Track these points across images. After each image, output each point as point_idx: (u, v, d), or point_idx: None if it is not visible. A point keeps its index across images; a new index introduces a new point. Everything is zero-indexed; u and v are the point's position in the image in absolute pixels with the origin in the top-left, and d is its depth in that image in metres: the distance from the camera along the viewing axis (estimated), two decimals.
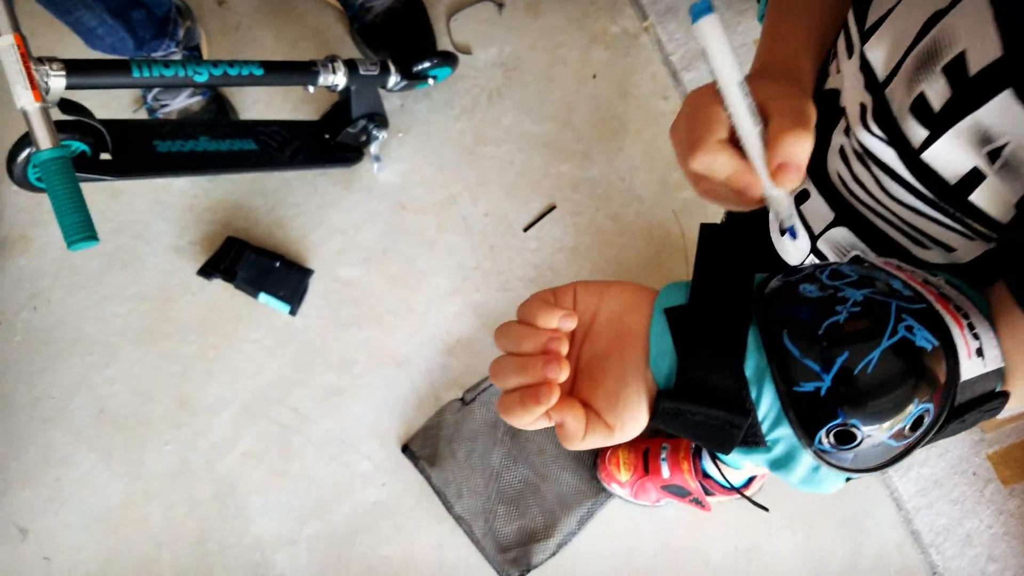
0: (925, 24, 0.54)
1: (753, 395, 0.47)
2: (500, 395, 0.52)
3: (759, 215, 0.87)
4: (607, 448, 1.54)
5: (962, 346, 0.46)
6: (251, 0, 1.80)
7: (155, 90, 1.66)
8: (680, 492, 1.49)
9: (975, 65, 0.50)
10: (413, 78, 1.60)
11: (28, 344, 1.64)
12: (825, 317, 0.45)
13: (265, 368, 1.63)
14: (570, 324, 0.51)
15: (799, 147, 0.55)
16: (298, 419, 1.61)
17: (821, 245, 0.75)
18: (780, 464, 0.49)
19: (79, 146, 1.25)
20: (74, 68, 1.16)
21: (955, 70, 0.52)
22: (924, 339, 0.45)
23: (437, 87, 1.72)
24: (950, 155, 0.54)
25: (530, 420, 0.50)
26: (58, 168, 1.08)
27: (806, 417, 0.45)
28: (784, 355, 0.46)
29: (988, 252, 0.61)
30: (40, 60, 1.13)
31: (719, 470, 1.42)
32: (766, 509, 1.47)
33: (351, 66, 1.48)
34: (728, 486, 1.45)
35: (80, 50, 1.49)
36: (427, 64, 1.60)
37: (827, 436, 0.45)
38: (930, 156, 0.56)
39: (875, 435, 0.45)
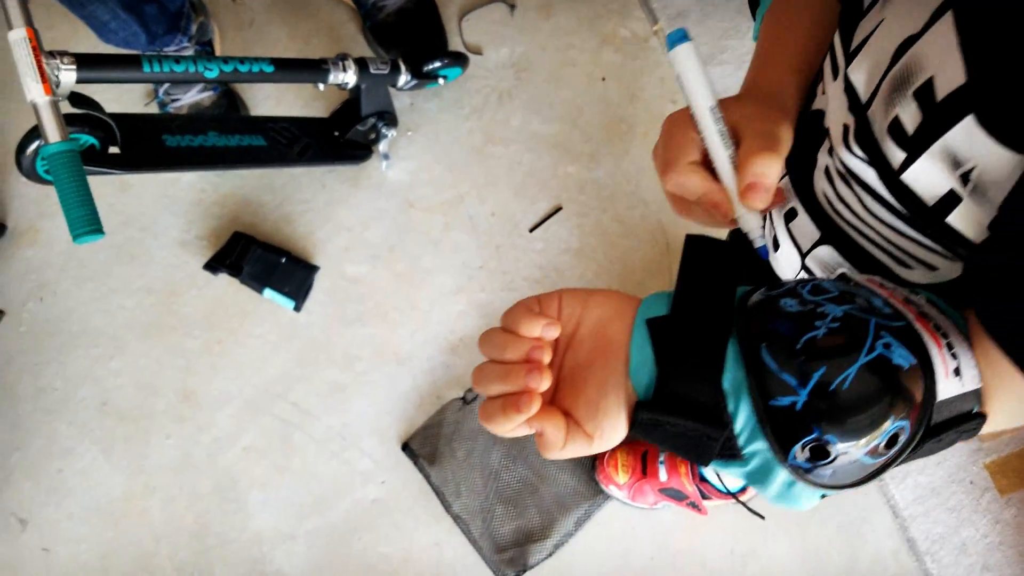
0: (899, 48, 0.55)
1: (731, 408, 0.47)
2: (482, 401, 0.52)
3: None
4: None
5: (940, 365, 0.46)
6: None
7: (166, 85, 1.67)
8: (677, 496, 1.49)
9: (941, 91, 0.51)
10: (423, 77, 1.61)
11: (33, 335, 1.65)
12: (804, 332, 0.45)
13: (269, 363, 1.63)
14: (553, 333, 0.51)
15: (767, 169, 0.58)
16: (300, 415, 1.61)
17: (809, 262, 0.76)
18: (756, 478, 0.48)
19: (88, 139, 1.26)
20: (84, 62, 1.16)
21: (924, 95, 0.53)
22: (902, 357, 0.45)
23: (447, 86, 1.73)
24: (927, 177, 0.55)
25: (511, 428, 0.50)
26: (66, 161, 1.08)
27: (781, 431, 0.45)
28: (762, 368, 0.46)
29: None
30: (51, 54, 1.13)
31: (716, 475, 1.42)
32: (762, 517, 1.47)
33: (361, 65, 1.48)
34: (725, 491, 1.45)
35: (96, 43, 1.50)
36: (438, 64, 1.60)
37: (802, 451, 0.45)
38: (909, 177, 0.56)
39: (850, 451, 0.45)
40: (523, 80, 1.75)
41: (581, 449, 0.51)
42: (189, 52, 1.63)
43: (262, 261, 1.62)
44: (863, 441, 0.45)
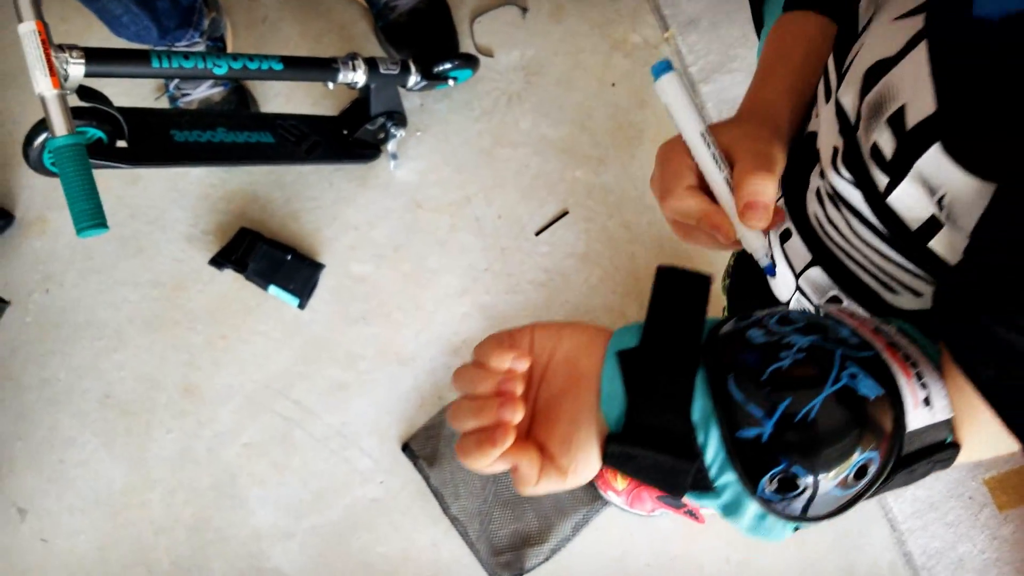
0: (872, 70, 0.56)
1: (700, 439, 0.46)
2: (459, 438, 0.51)
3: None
4: None
5: (909, 395, 0.46)
6: None
7: (176, 80, 1.67)
8: (675, 503, 1.49)
9: (912, 119, 0.51)
10: (433, 78, 1.61)
11: (39, 325, 1.66)
12: (769, 363, 0.45)
13: (271, 360, 1.64)
14: (522, 365, 0.51)
15: (762, 187, 0.58)
16: (301, 412, 1.61)
17: (802, 283, 0.76)
18: (729, 510, 0.48)
19: (95, 133, 1.26)
20: (93, 56, 1.17)
21: (896, 122, 0.53)
22: (868, 387, 0.44)
23: (458, 88, 1.73)
24: (910, 201, 0.55)
25: (487, 463, 0.49)
26: (71, 155, 1.08)
27: (749, 463, 0.45)
28: (729, 400, 0.45)
29: None
30: (60, 47, 1.13)
31: None
32: None
33: (371, 64, 1.48)
34: None
35: (110, 37, 1.50)
36: (448, 65, 1.60)
37: (770, 483, 0.45)
38: (894, 200, 0.56)
39: (819, 483, 0.45)
40: (533, 83, 1.75)
41: (555, 484, 0.50)
42: (200, 47, 1.63)
43: (267, 258, 1.62)
44: (831, 473, 0.44)
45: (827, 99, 0.65)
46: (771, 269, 0.63)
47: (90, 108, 1.24)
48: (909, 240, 0.57)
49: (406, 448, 1.59)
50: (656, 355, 0.48)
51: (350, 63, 1.45)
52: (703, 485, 0.47)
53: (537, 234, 1.68)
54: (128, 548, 1.58)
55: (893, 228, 0.58)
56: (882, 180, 0.56)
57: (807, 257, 0.73)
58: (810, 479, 0.44)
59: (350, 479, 1.59)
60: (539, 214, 1.69)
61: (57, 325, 1.66)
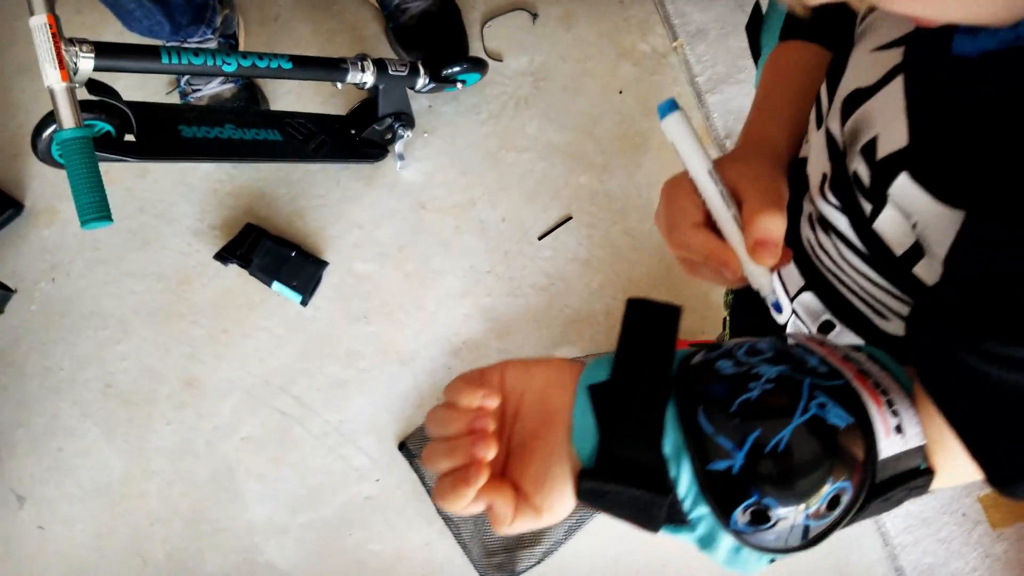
0: (850, 98, 0.56)
1: (672, 473, 0.46)
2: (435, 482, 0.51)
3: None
4: None
5: (880, 424, 0.46)
6: None
7: (187, 75, 1.68)
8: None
9: (883, 150, 0.52)
10: (442, 81, 1.62)
11: (44, 314, 1.67)
12: (738, 394, 0.45)
13: (272, 356, 1.65)
14: (493, 402, 0.50)
15: (773, 225, 0.58)
16: (300, 409, 1.63)
17: (796, 308, 0.76)
18: (705, 543, 0.48)
19: (103, 126, 1.27)
20: (103, 50, 1.18)
21: (868, 152, 0.54)
22: (837, 417, 0.44)
23: (466, 91, 1.74)
24: (894, 227, 0.55)
25: (464, 504, 0.48)
26: (78, 148, 1.10)
27: (721, 496, 0.45)
28: (699, 432, 0.45)
29: None
30: (71, 41, 1.15)
31: None
32: None
33: (380, 65, 1.49)
34: None
35: (124, 31, 1.52)
36: (456, 68, 1.61)
37: (743, 515, 0.45)
38: (879, 226, 0.56)
39: (791, 515, 0.44)
40: (541, 88, 1.76)
41: (530, 523, 0.50)
42: (212, 44, 1.65)
43: (272, 254, 1.63)
44: (804, 504, 0.44)
45: (818, 125, 0.66)
46: (777, 306, 0.63)
47: (99, 102, 1.25)
48: (894, 266, 0.57)
49: (403, 447, 1.60)
50: (627, 388, 0.48)
51: (359, 64, 1.46)
52: (678, 519, 0.47)
53: (540, 238, 1.69)
54: (124, 538, 1.59)
55: (879, 254, 0.58)
56: (867, 206, 0.56)
57: (800, 282, 0.74)
58: (782, 510, 0.44)
59: (346, 476, 1.60)
60: (543, 218, 1.70)
61: (62, 314, 1.67)
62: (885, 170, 0.52)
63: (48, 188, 1.72)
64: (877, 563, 1.56)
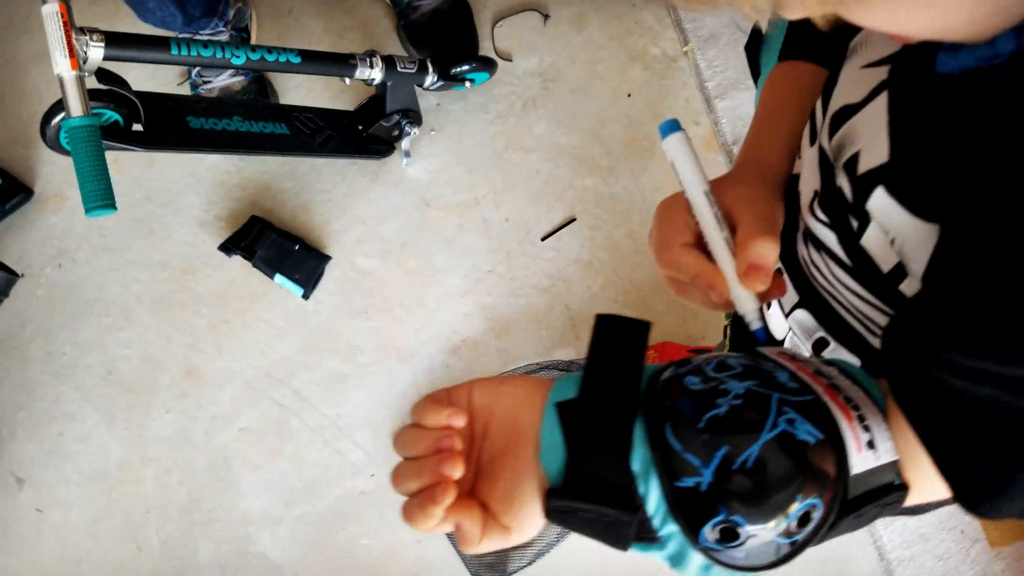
0: (838, 114, 0.56)
1: (641, 490, 0.45)
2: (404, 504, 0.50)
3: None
4: None
5: (851, 439, 0.45)
6: None
7: (198, 67, 1.69)
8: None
9: (863, 166, 0.52)
10: (450, 79, 1.62)
11: (49, 299, 1.69)
12: (706, 410, 0.45)
13: (273, 348, 1.66)
14: (459, 421, 0.50)
15: (766, 251, 0.58)
16: (298, 401, 1.63)
17: (791, 324, 0.75)
18: (675, 561, 0.47)
19: (112, 115, 1.28)
20: (113, 40, 1.18)
21: (850, 167, 0.54)
22: (807, 433, 0.44)
23: (475, 90, 1.74)
24: (879, 245, 0.55)
25: (432, 524, 0.48)
26: (85, 136, 1.11)
27: (689, 513, 0.44)
28: (667, 449, 0.45)
29: None
30: (82, 30, 1.15)
31: None
32: None
33: (389, 62, 1.50)
34: None
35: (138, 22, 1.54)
36: (465, 67, 1.61)
37: (712, 532, 0.44)
38: (866, 243, 0.56)
39: (761, 532, 0.44)
40: (550, 90, 1.76)
41: (499, 542, 0.49)
42: (224, 37, 1.66)
43: (276, 247, 1.64)
44: (773, 521, 0.44)
45: (812, 142, 0.65)
46: (761, 333, 0.62)
47: (108, 91, 1.26)
48: (882, 283, 0.57)
49: None
50: (595, 405, 0.47)
51: (368, 60, 1.47)
52: (648, 536, 0.47)
53: (543, 239, 1.69)
54: (120, 523, 1.60)
55: (867, 270, 0.58)
56: (854, 223, 0.56)
57: (794, 298, 0.73)
58: (751, 528, 0.43)
59: (342, 471, 1.61)
60: (546, 219, 1.70)
61: (66, 300, 1.69)
62: (864, 185, 0.52)
63: (58, 175, 1.74)
64: None
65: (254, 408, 1.63)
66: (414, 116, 1.62)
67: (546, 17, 1.79)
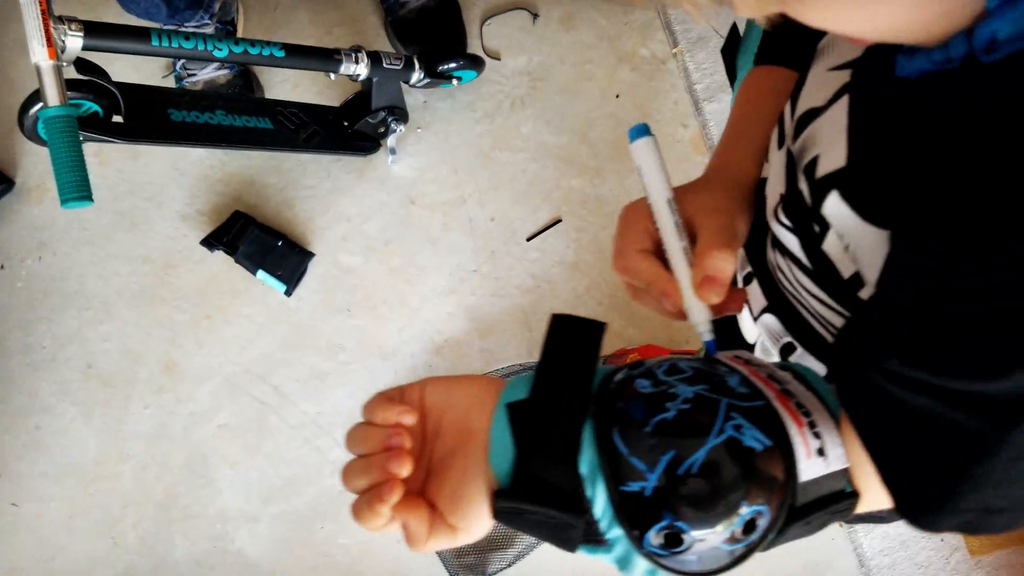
0: (802, 118, 0.56)
1: (588, 493, 0.45)
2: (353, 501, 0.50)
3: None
4: None
5: (800, 445, 0.45)
6: None
7: (183, 59, 1.68)
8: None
9: (821, 170, 0.51)
10: (437, 77, 1.61)
11: (29, 292, 1.67)
12: (654, 414, 0.44)
13: (253, 344, 1.65)
14: (409, 419, 0.50)
15: (723, 264, 0.57)
16: (278, 398, 1.62)
17: (760, 328, 0.75)
18: (622, 565, 0.47)
19: (91, 106, 1.27)
20: (92, 30, 1.17)
21: (809, 172, 0.53)
22: (754, 439, 0.43)
23: (462, 88, 1.73)
24: (838, 249, 0.54)
25: (380, 522, 0.48)
26: (61, 126, 1.09)
27: (634, 517, 0.44)
28: (614, 452, 0.44)
29: None
30: (60, 19, 1.14)
31: None
32: None
33: (374, 58, 1.48)
34: None
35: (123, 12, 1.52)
36: (452, 65, 1.60)
37: (656, 537, 0.44)
38: (827, 248, 0.55)
39: (706, 538, 0.43)
40: (538, 89, 1.75)
41: (446, 542, 0.49)
42: (209, 30, 1.64)
43: (258, 242, 1.63)
44: (718, 527, 0.43)
45: (780, 145, 0.65)
46: (711, 345, 0.62)
47: (87, 81, 1.25)
48: (842, 288, 0.57)
49: None
50: (546, 406, 0.47)
51: (353, 55, 1.45)
52: (595, 539, 0.46)
53: (528, 239, 1.68)
54: (96, 518, 1.59)
55: (828, 275, 0.58)
56: (816, 227, 0.56)
57: (763, 303, 0.73)
58: (696, 533, 0.43)
59: (321, 469, 1.60)
60: (532, 220, 1.69)
61: (46, 292, 1.67)
62: (821, 189, 0.51)
63: (40, 166, 1.72)
64: None
65: (233, 404, 1.62)
66: (400, 113, 1.61)
67: (535, 16, 1.78)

________

### Exercise
Set down again, exactly, the lines of the material above from its first line to the one with "8: (680, 492, 1.49)", inclusive. Leave the pictures out.

### Exercise result
Track these points across images. After each image, output each point as point_idx: (u, v, d), or point_idx: None if it is not visible. A point keeps its index across images; a new index introduces a new point. Everything is zero-indexed; u and v are the point's position in the image in absolute pixels with the origin in the top-left, and d is its depth in that image in metres: the distance from the camera along the viewing axis (estimated), two decimals.
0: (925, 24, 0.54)
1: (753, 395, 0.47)
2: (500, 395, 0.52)
3: (759, 215, 0.87)
4: (607, 448, 1.54)
5: (962, 346, 0.46)
6: (251, 0, 1.80)
7: (155, 90, 1.66)
8: (680, 492, 1.49)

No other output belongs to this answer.